Na sexta-feira (26/11), corregedores e corregedoras dos Tribunais de Justiça aprovaram a Carta de São Luís do Maranhão. No documento final do encontro, entre outros deliberações, ficou definido que vão “RECOMENDAR a articulação com o Poder Executivo e GMF, objetivando à implantação de uma Central de Regulação de Vagas eletrônica para  enfrentamento da superlotação carcerária e garantia dos direitos individuais das pessoas presas”.

Maranhão

Para demonstrar os efeitos desse novo sistema de gestão de vagas, o Maranhão já está discutindo um projeto-piloto da Central de Regulação de Vagas. A implantação está em curso na Unidade de Monitoramento e Fiscalização do Sistema Penitenciário do Tribunal de Justiça do Maranhão (TJMA), por meio do Projeto Passe Bem.

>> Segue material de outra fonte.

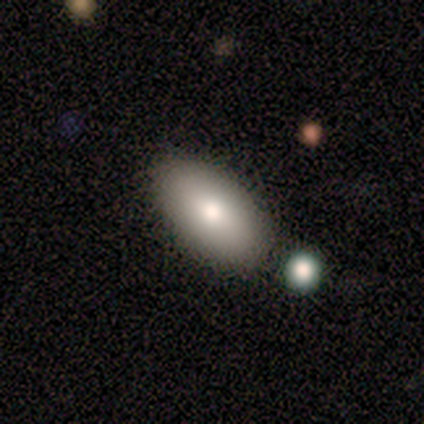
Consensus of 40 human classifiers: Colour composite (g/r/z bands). It shows a smooth galaxy with no disk features (88%) that is in between round and cigar-shaped (100%). Merging: none (76%).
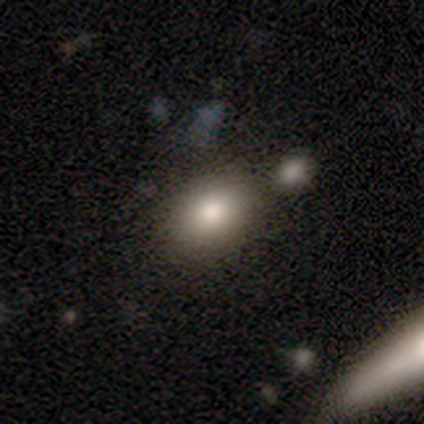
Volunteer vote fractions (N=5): smooth 100%, featured or disk 0%, star or artifact 0%. Down the decision tree: how rounded — in between (80%); merging — none (80%).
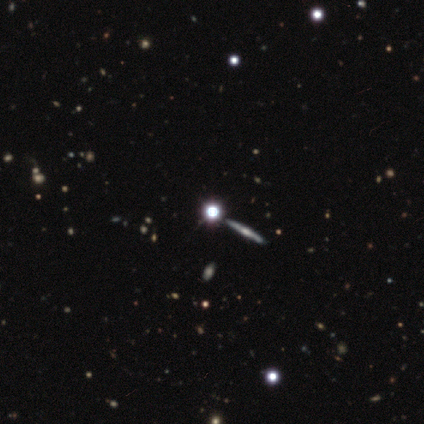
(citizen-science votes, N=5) A featured or disk galaxy (60%) viewed edge-on (100%) with a rounded central bulge (100%).

Vote fractions:
- Smooth or featured? featured or disk: 60% / star or artifact: 40% / smooth: 0%
- Edge-on disk? yes: 100% / no: 0%
- Edge-on bulge? rounded: 100% / boxy: 0% / none: 0%
- Merging? minor disturbance: 67% / none: 33% / major disturbance: 0% / merger: 0%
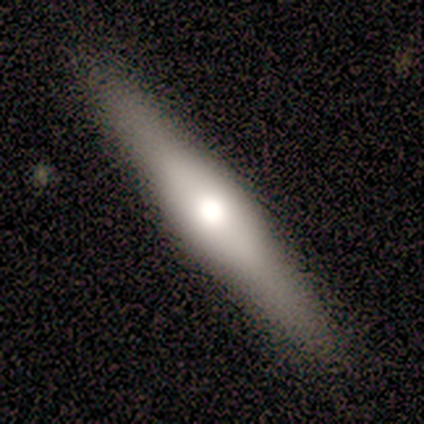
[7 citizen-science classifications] This is possibly a featured or disk galaxy (57%). It is clearly viewed edge-on (100%). Edge-on bulge: likely rounded (75%). Merging: clearly none (86%).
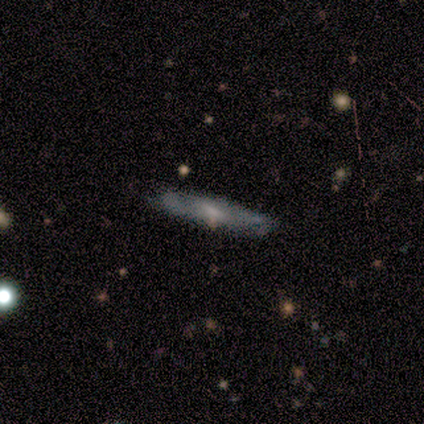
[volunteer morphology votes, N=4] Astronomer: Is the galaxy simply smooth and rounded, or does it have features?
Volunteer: featured or disk — 75%.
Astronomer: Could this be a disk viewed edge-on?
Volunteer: yes — 100%.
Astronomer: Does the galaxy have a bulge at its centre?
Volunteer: boxy — 67%.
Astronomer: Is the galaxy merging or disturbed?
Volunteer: none — 50%, tied with minor disturbance at 50%.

Conforme Lanfredi, está sendo buscada a integração dos sistemas do Judiciário e do Executivo, de forma que magistrados e magistradas do estado tenham condições de fazer o acompanhamento e controle em tempo real do quantitativo de presos provisórios e sentenciados proporcionando melhor gerenciamento de processos e inibindo prisões em excesso de prazo. “Teremos a chance de que, cada juiz, no momento em que decretar uma prisão saberá se está enviando para uma prisão em superlotação uma pessoa que poderá ser exposta a um tratamento cruel ou desumano em razão da superlotação. E isso tem muito a ver com nossa responsabilidade e nossas decisões.”